L’attente est longue. De nombreuses semaines passent avant que le rendez-vous n’arrive, celui à l’issu duquel nos vies prendront peut-être un nouveau tournant.
Le jour de la visite, je réalise que la dernière fois que j’ai observé et écouté ton petit cœur, nous ne nous connaissions pas encore puisque tu nichais au creux de mon ventre. L’émotion me gagne et les pensées les plus tristes m’envahissent. La vie est ainsi faite : il y a les échographies qui annoncent la vie et celles qui révèlent la maladie. Que va-t-on m’annoncer aujourd’hui ?

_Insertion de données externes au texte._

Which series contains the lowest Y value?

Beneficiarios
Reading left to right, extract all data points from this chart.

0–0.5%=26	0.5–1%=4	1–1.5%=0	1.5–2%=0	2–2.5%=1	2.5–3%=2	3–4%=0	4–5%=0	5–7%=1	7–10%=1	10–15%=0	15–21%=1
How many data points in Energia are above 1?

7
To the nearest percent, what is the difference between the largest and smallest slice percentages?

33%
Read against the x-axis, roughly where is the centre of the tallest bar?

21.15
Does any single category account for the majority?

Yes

L’examen commence. Ma gorge se serre. Mon cœur est en miettes à l’idée que le tien puisse être abimé. Tu es si courageuse, ma Nora, égale à toi-même. Tu prends sur toi jusqu’à la fin sans même verser une larme. Tu vois bien qu’il faut que l’une de nous deux soit solide aujourd’hui. Alors, malgré le gel glacial sur ton petit torse nu, malgré cette inconnue qui s’approche si près de toi et malgré cet appareil que l’on fait rouler sur ta peau fragile, tu gardes ton calme, ma chérie. Ton petit corps chaud tout contre le mien, tu restes tranquille et sereine comme pour me dire que tout va bien se passer. Allongée sur moi, tu écoutes le rythme de ton cœur galopant résonner dans la pièce. Tout contre moi, tu observes attentivement l’impressionnante machine annonciatrice de bonnes et mauvaises nouvelles.

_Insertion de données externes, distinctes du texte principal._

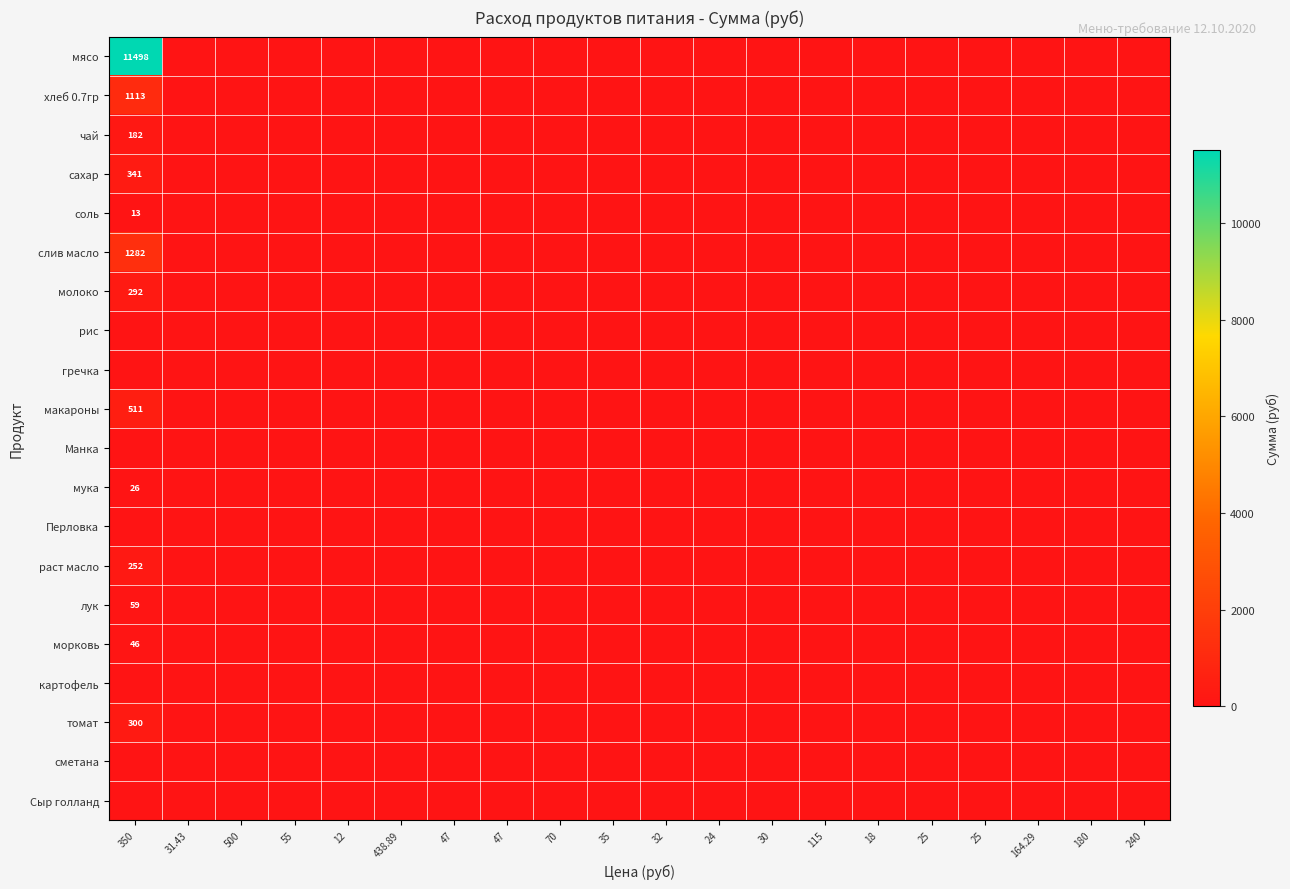

Rank the categories by хлеб 0.7гр value from highest to lowest.

350, 31.43, 500, 55, 12, 438.89, 47, 47, 70, 35, 32, 24, 30, 115, 18, 25, 25, 164.29, 180, 240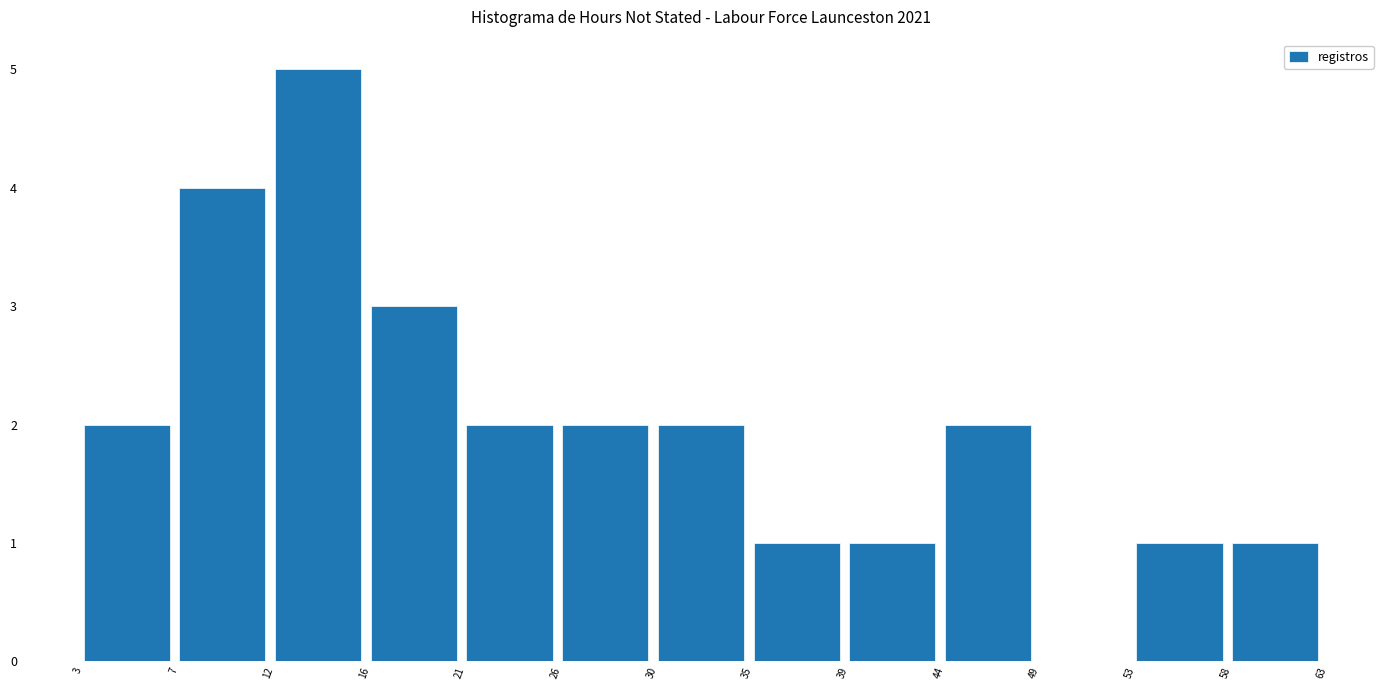

Reading right to left, extract all data points from this chart.

58=1	53=1	49=0	44=2	39=1	35=1	30=2	26=2	21=2	16=3	12=5	7=4	3=2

Je scrute le regard sérieux et concentré de la cardiologue pour deviner ce qu’elle observe dans le mystérieux panache de couleurs qui s’affiche sur l’écran. Je me sens nerveuse, je me sens fébrile. Je me prépare au pire tout en espérant le meilleur. C’est comme une sorte de désordre intérieur qui m’habite soudainement.

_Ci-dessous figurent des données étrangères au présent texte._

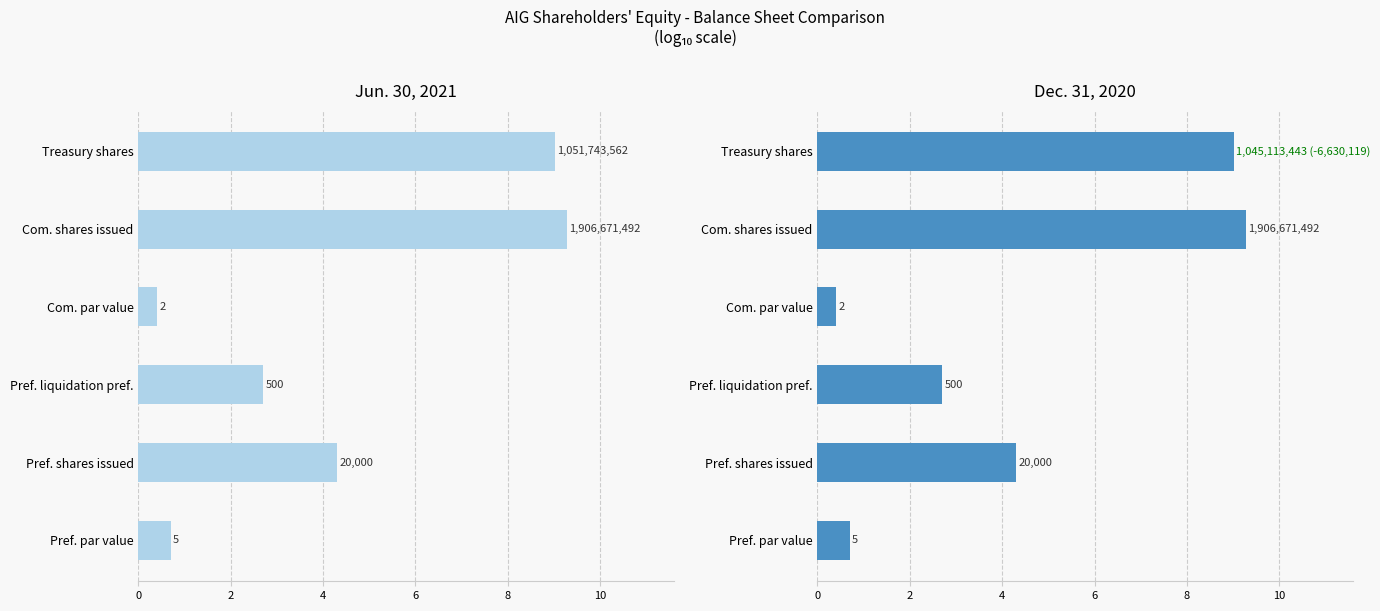

How many groups of bars are there?

6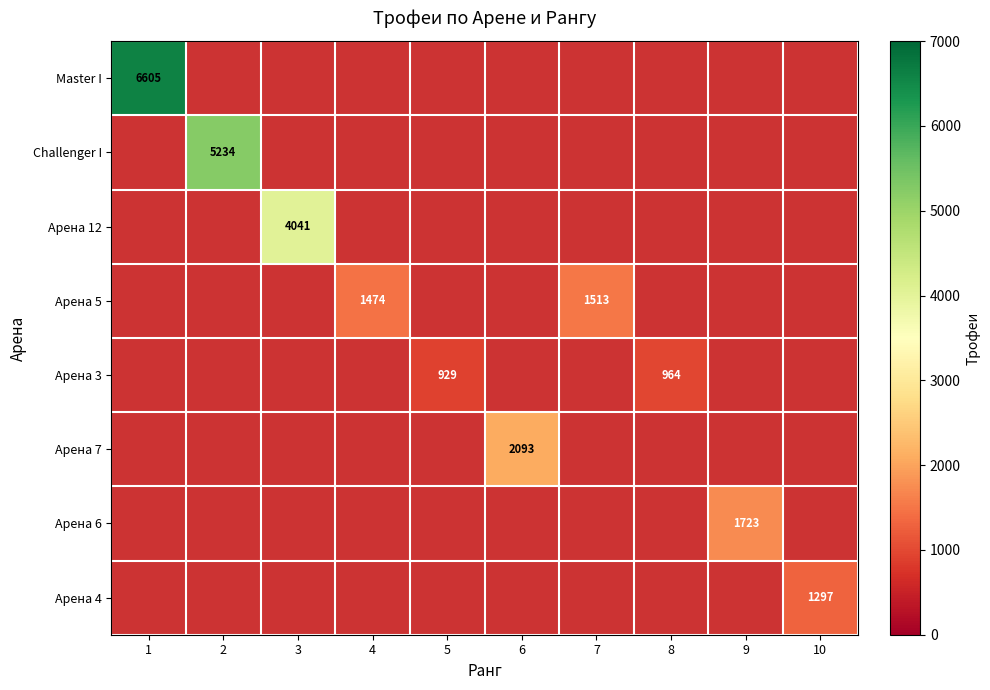

True or false: Арена 12 has a value of 4041 at 3.

True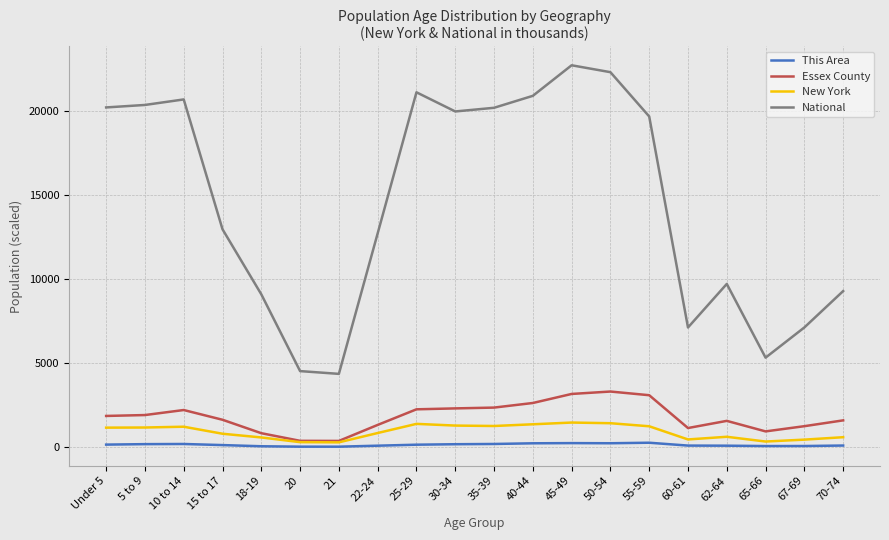

Which series has the largest total across all categories?

National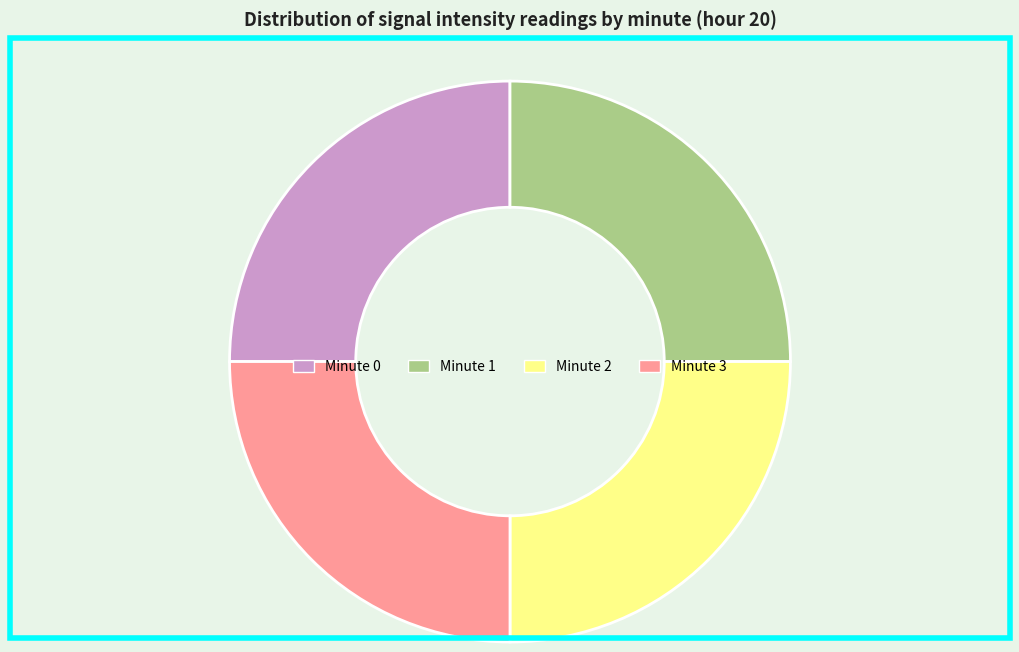

Approximately how many times larger is the value at Minute 2 compared to Minute 0?

1.0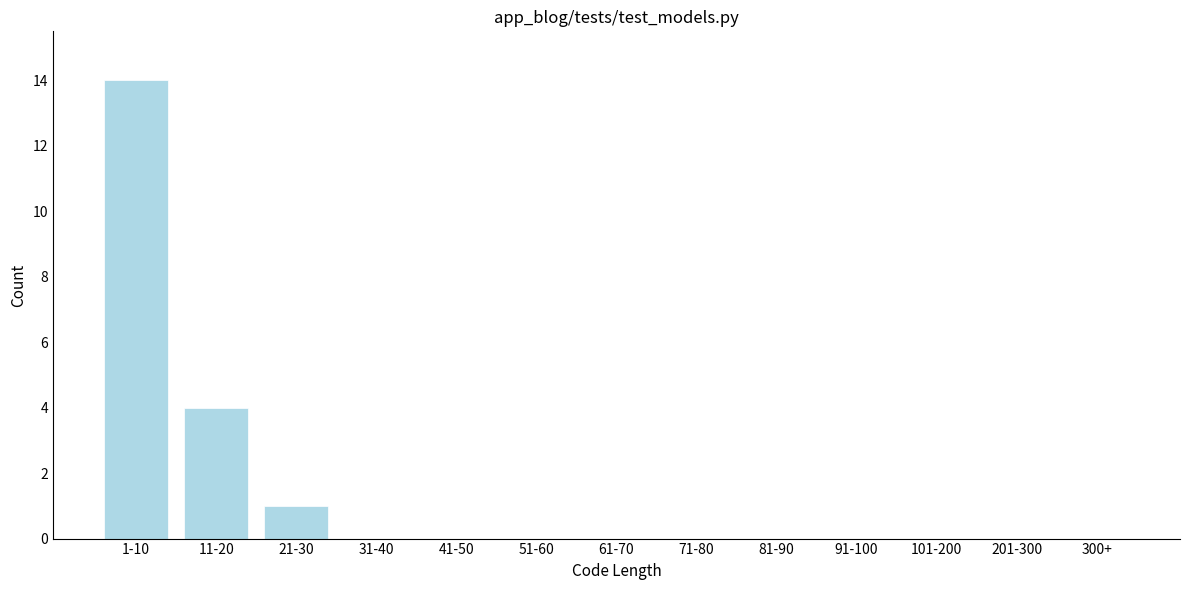

Reading left to right, extract all data points from this chart.

1-10=14	11-20=4	21-30=1	31-40=0	41-50=0	51-60=0	61-70=0	71-80=0	81-90=0	91-100=0	101-200=0	201-300=0	300+=0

L’examen se termine et nous sommes enfin fixés. Pas de doute, tu es en pleine santé, ma chérie. Ton cœur fait du bruit, certes, mais ce n’est sans doute rien d’autre que le bruit de la vie. Je suis soulagée. Soulagée de me débarrasser de ce poids qui doit être si lourd à porter toute une vie durant. Je pense avec peine à tous ces parents qui resteront meurtris pour toujours.


Curieusement, je retrouve avec nostalgie la sensation des premières échographies de grossesse, celles qui m’ont d’abord inquiétée puis rassurée. Alors, en souvenir des jours où tu grandissais en moi, comme après chacune de mes échographies de grossesse, je vais à la pâtisserie choisir un petit gâteau de réconfort, un gâteau qui dit que tout va bien et que l’on peut célébrer la vie.
Mais cette fois-ci, pour mon plus grand bonheur, je le partage avec toi ce gâteau. Aujourd’hui Nora, c’est toi que je célèbre, Joli Cœur.